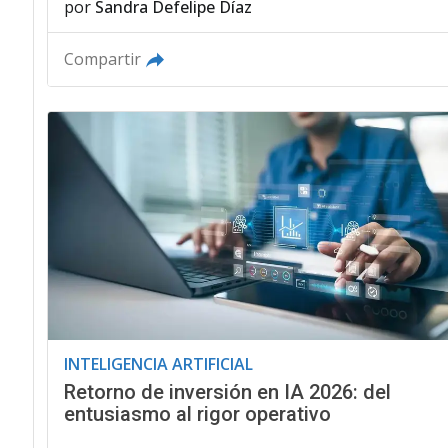
por
Sandra Defelipe Díaz
Compartir
INTELIGENCIA ARTIFICIAL
Retorno de inversión en IA 2026: del
entusiasmo al rigor operativo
-.-.-
- _JOB_
Render each line of text in the listing above as a JSON list of strings, with one string per line and blank lines omitted. Leave the pictures out of the list.

- _REPLY TO THE TASK_
[
  "por",
  "Sandra Defelipe Díaz",
  "Compartir",
  "INTELIGENCIA ARTIFICIAL",
  "Retorno de inversión en IA 2026: del",
  "entusiasmo al rigor operativo"
]